Depletion of aquifers in many parts of the world and growing demand for water will bring agricultural, industrial, and urban use of water into conflict. This shortage will force water-usage restrictions and will increase the cost of water consumption. Water could become the “energy crisis” of the early 2000s. Pollution of coastal and fresh water along with over-harvesting has so depleted fishery resources that five to ten years of little or no fishing will be required for stocks to recover. Without concerted efforts to save habitats and reduce poaching and the illegal worldwide wildlife trade, many wildlife species will become extinct. In spite of our knowledge of how to reduce soil erosion, it continues to be a worldwide problem, largely because too many agriculturalists and developers show little interest in controlling it.
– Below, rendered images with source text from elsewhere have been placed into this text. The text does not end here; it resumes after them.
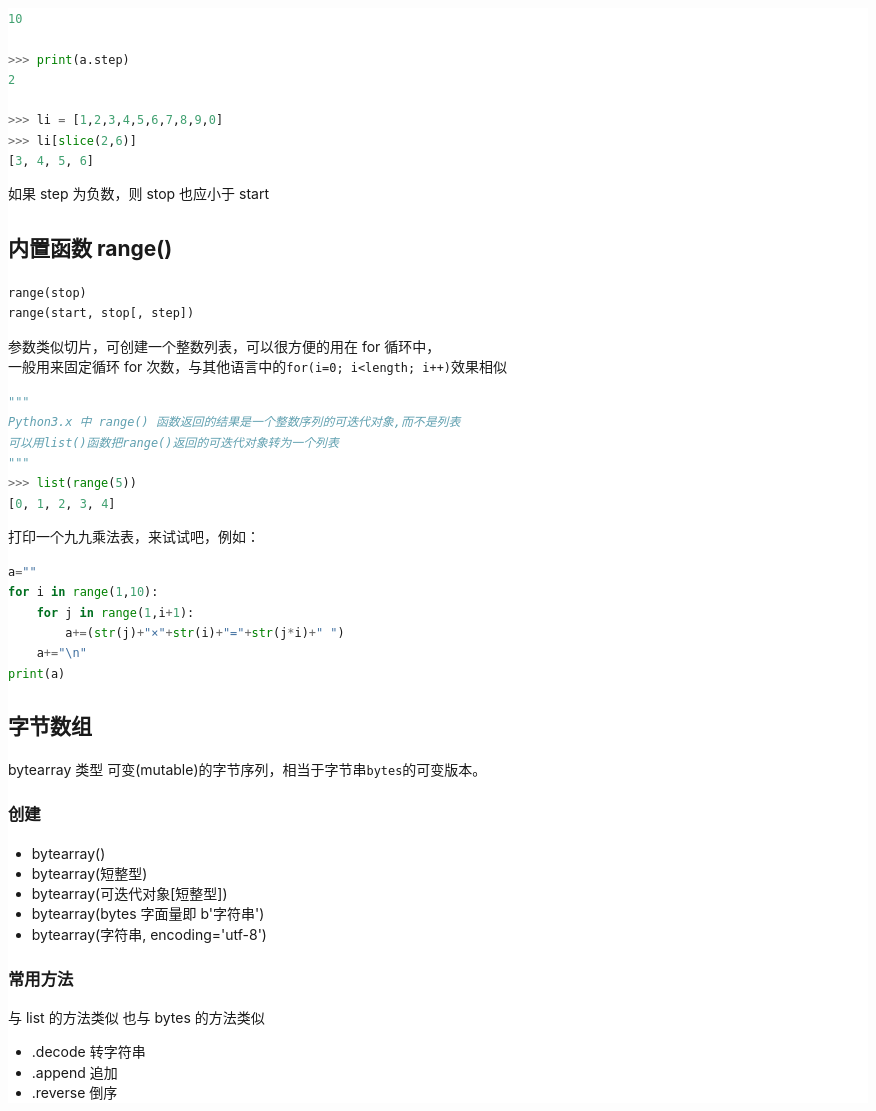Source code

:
 ```python
10

>>> print(a.step)
2

>>> li = [1,2,3,4,5,6,7,8,9,0]
>>> li[slice(2,6)]
[3, 4, 5, 6]
```

如果 step 为负数，则 stop 也应小于 start

## 内置函数 range()

`range(stop)`  
`range(start, stop[, step])`

参数类似切片，可创建一个整数列表，可以很方便的用在 for 循环中，  
一般用来固定循环 for 次数，与其他语言中的`for(i=0; i<length; i++)`效果相似

```python
"""
Python3.x 中 range() 函数返回的结果是一个整数序列的可迭代对象,而不是列表
可以用list()函数把range()返回的可迭代对象转为一个列表
"""
>>> list(range(5))
[0, 1, 2, 3, 4]
```

打印一个九九乘法表，来试试吧，例如：

```python
a=""
for i in range(1,10):
    for j in range(1,i+1):
        a+=(str(j)+"×"+str(i)+"="+str(j*i)+" ")
    a+="\n"
print(a)
```

## 字节数组

bytearray 类型 可变(mutable)的字节序列，相当于字节串`bytes`的可变版本。

### 创建

- bytearray()
- bytearray(短整型)
- bytearray(可迭代对象[短整型])
- bytearray(bytes 字面量即 b'字符串')
- bytearray(字符串, encoding='utf-8')

### 常用方法

与 list 的方法类似 也与 bytes 的方法类似

- .decode 转字符串
- .append 追加
- .reverse 倒序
Finally, the destruction of wild lands, in both temperate and tropical regions, could result in massive extinctions of animal and plant life.
To reduce environmental degradation and for humanity to save its habitat, societies must recognize that the environment is finite. Environmentalists believe that, as populations and their demands increase, the idea of continuous growth must give way to a more rational use, sustainable exploitation, of the environment, but that this can be accomplished only by a dramatic change in the attitude of the human species. The human attack on the environment has been compared to the dramatic upheavals of the Earth in the geological past; whatever a society’s attitude may be towards continuous growth, humanity should recognize that this attack threatens human survival.